The Connections Between Ancient Civilizations

Posted by Unknown on Thursday, April 10, 2014

The Connections Between Ancient Civilizations - Romans in China, Greeks in India, Africans in England—through a number of mechanisms, people of the ancient world got around more than we give them credit for. Other than a vague notion of the Silk Road, many have no idea how wide-ranging and enterprising some ancient civilizations were.

There were, of course, the Phoenician explorers who likely circumnavigated Africa two millenia before Vasco de Gama. Carthaginians explored as far north as Greenland, as far south as Sierra Leone, and spread Mediterranean culture into Africa.Thanks to Alexander the Great, Hellenistic culture made it all the way to what is now Pakistan, India, and Afghanistan. After Alexander’s death, his generals divvied up the Macedonian’s conquests.

This ushered in centuries of cultural transfusion during which entire Greek-style cities were built in Bactria (now Afghanistan). The Indo-Greek and Greco-Bactrian kingdoms brought together east and west with cross-cultural relics like statues of Buddha wearing a toga and the “Greek” friezes found in Pakistan.

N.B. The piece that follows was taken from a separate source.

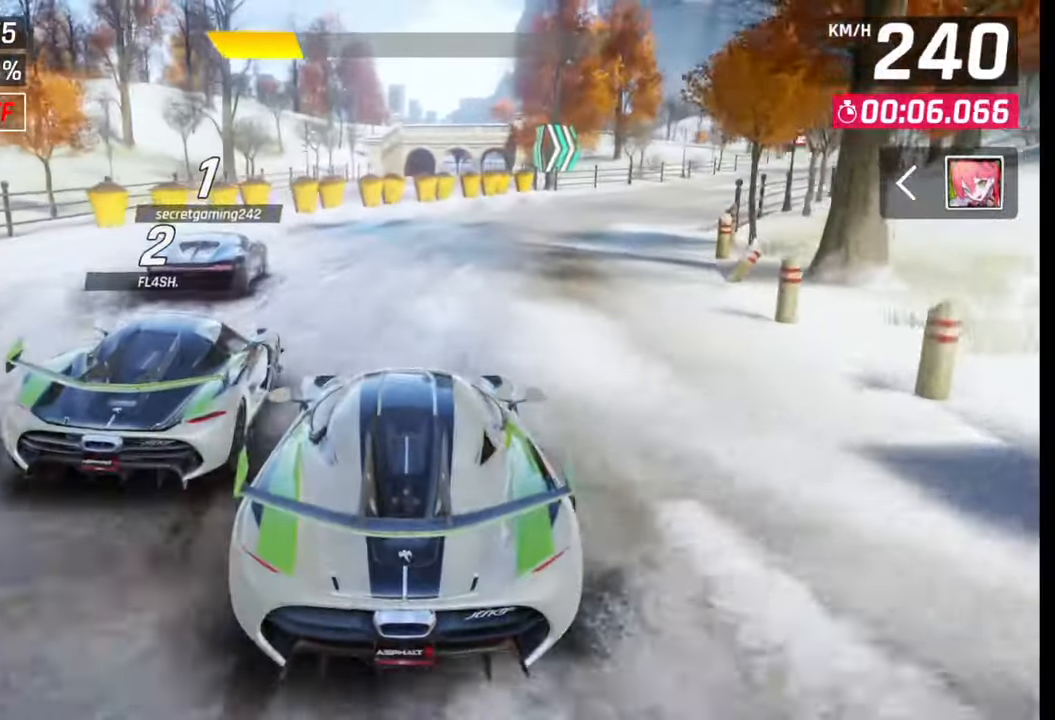
{"buttons": [], "left_stick": "center", "right_stick": "center", "events": []}
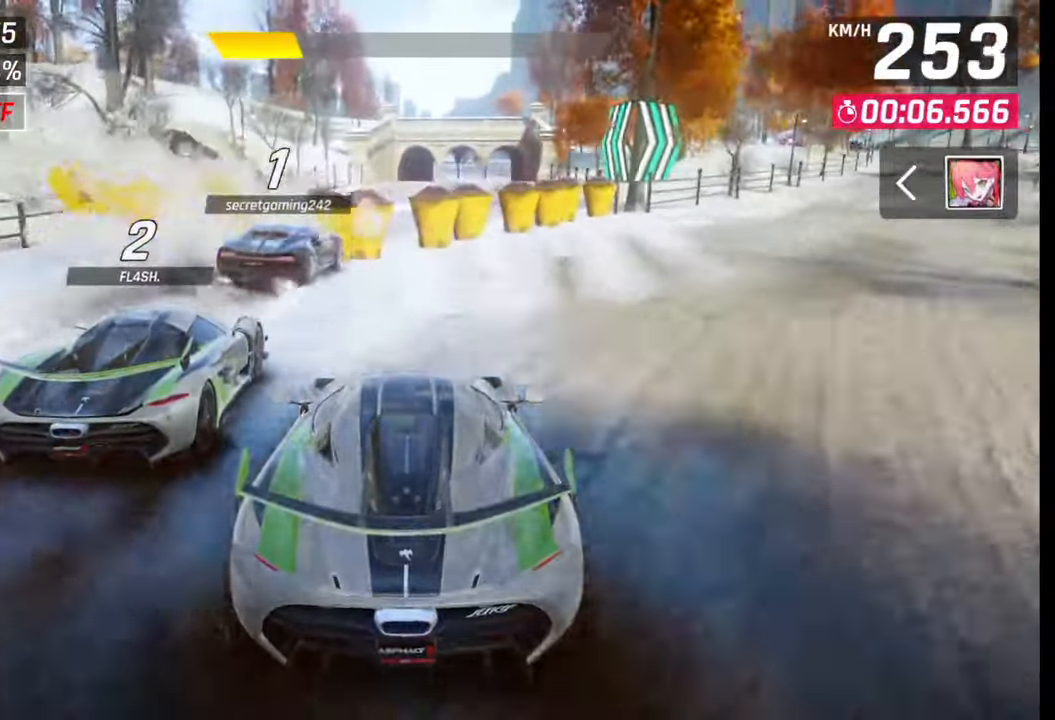
{"buttons": [], "left_stick": "center", "right_stick": "center", "events": []}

At least some Greeks converted to Buddhism and mixed their beliefs with Indian religions.The Romans got around, too. They drew troops from all over the empire, which included places like Mauritania, a land renowned for its horsemen. Serving in the Roman army, Mauritanians, like many other auxiliaries, fought everywhere from Britain to Dacia (now Romania, among others).

The Roman military wasn’t the only site of unlikely cultural commingling, though. There is evidence for Roman trading outposts in the Kerala region of India from as early as the first century B.C. During Emperor Nero’s reign, Roman explorers following the course of the Nile may have traveled nearly to the Sudan-Uganda border. But it was in A.D. 166 that the Romans achieved something perhaps more incredible.

Chinese-Roman trade goods had long been exchanged via intermediaries, likely piquing curiosity in both east and west. In A.D. 166, Roman ambassadors from the court of Marcus Aurelius traced the route of those goods and arrived in the Chinese capital. Take that, Marco Polo!